Occupation, the most commonly used socioeconomic indicator when assessing health inequalities, did not appear to be strongly associated with reporting a disability among the older people in this study. Occupation, which is closely related to income, is often seen as a problematic measure for older people who are no longer in formal employment.58 Nonetheless, a majority of the older people in the study are still actively participating in employment, most probably out of necessity rather than choice. The occupation categories used in this study may be largely similar in terms of income and thus not sensitive in differentiating this population based on disability as a health outcome. This highlights the methodological challenge relating to the measurement of health inequality among older people, and similarly the limited appropriateness of conventional socioeconomic indicators for older people living in urban slums. The mixed direction of effect on the same socioeconomic status variable across the different disability domains raises caution on the use of single aggregate measures if the constituent components present divergent effects.

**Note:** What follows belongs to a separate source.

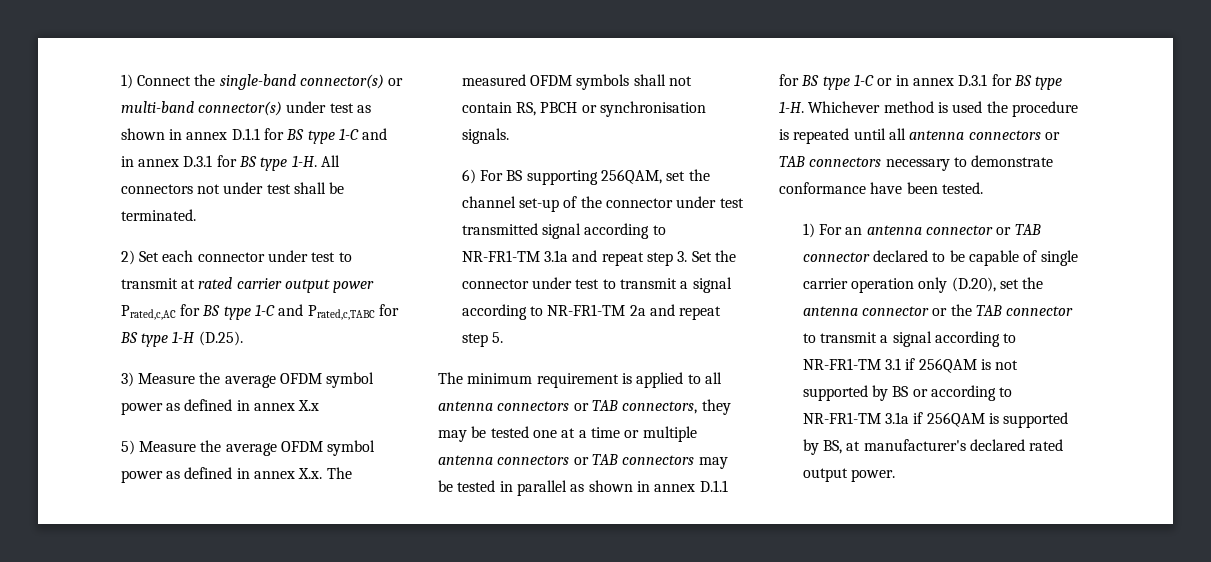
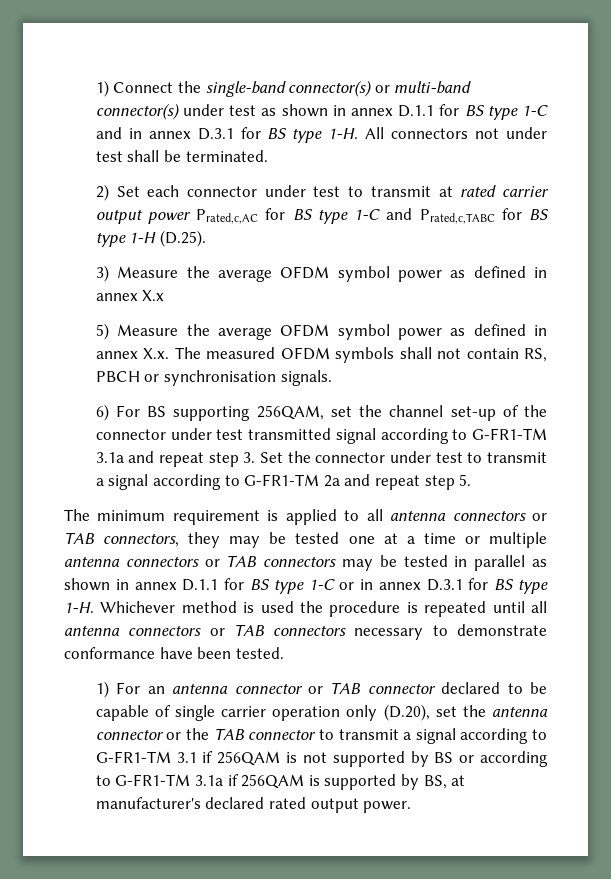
[461,250,540,262] NR-FR1-TM -> [472,428,547,440] G-FR1-TM
[547,304,626,316] NR-FR1-TM -> [244,474,320,486] G-FR1-TM
[802,358,881,370] NR-FR1-TM -> [95,751,171,763] G-FR1-TM
[802,412,881,424] NR-FR1-TM -> [115,774,191,786] G-FR1-TM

This study is not without limitations. The cross-sectional nature of the data does not allow for causal inference. The health indicators used are self-reported, hence subjective, and consequently not free from bias. The variation observed among population subgroups may be reflective of variations in true health status or it may be due to variation in how individuals evaluate their health. Any systematic differences in the understanding and use of response scales, as well as different expectations or variations in perception of what is considered as optimal health due to the effect of personal characteristics and social or cultural context may be reflected in differences in reported health across populations. In addition, having the same level of true health may not essentially result in similar self-reported health. Different subgroups of a population may use different cutoff points or reference levels, with the result that there is no “true-zero” used by all individuals in a survey. For instance, a number of studies have noted this weakness of self-rated health on how different socioeconomic groups rate their health59 and subsequent link with mortality.60,61 Another limitation is that health status observed in individuals during old age is a result of social and biological factors that evolve over the life course, and hence not fully appreciated in the cross-sectional nature of the study. Similarly, the socioeconomic position observed at only one point in time may not adequately explain the contribution of socioeconomic factors to health status.


Large inequalities, particularly in health and economic status, are common characteristics of developing countries. This is reflected particularly in access to healthcare and social services, and health outcomes including disease burden and consequent mortality. The need to reduce inequality in health remains a major health concern, and the factors associated with poor health outcomes among subgroups of the population, and which are amendable through public health intervention, remain a priority. This study therefore underscores the importance of studying disparities in health status even in a seemingly homogeneous and deprived slum setting. The findings draw attention to the need for appropriate classification of older people based on socioeconomic measures that allow for identification of a gradient in health.